Exact reproduction of every record is required, and pictures are to be excluded.
Raw data below:
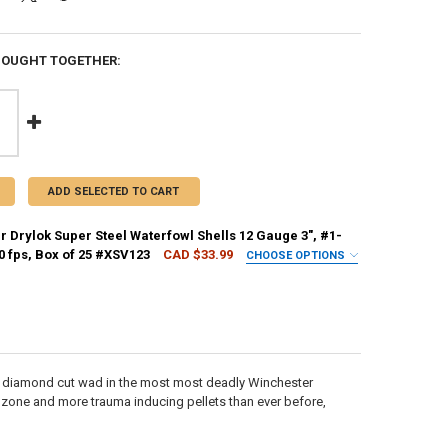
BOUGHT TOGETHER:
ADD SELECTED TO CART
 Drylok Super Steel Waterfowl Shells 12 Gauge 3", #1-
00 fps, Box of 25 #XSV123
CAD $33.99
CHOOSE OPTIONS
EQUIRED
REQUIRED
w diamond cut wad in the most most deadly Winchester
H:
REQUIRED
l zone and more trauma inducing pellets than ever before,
End of Raw data.
• Problem solution:
BOUGHT TOGETHER:
ADD SELECTED TO CART
 Drylok Super Steel Waterfowl Shells 12 Gauge 3", #1-
00 fps, Box of 25 #XSV123
CAD $33.99
CHOOSE OPTIONS
EQUIRED
REQUIRED
w diamond cut wad in the most most deadly Winchester
H:
REQUIRED
l zone and more trauma inducing pellets than ever before,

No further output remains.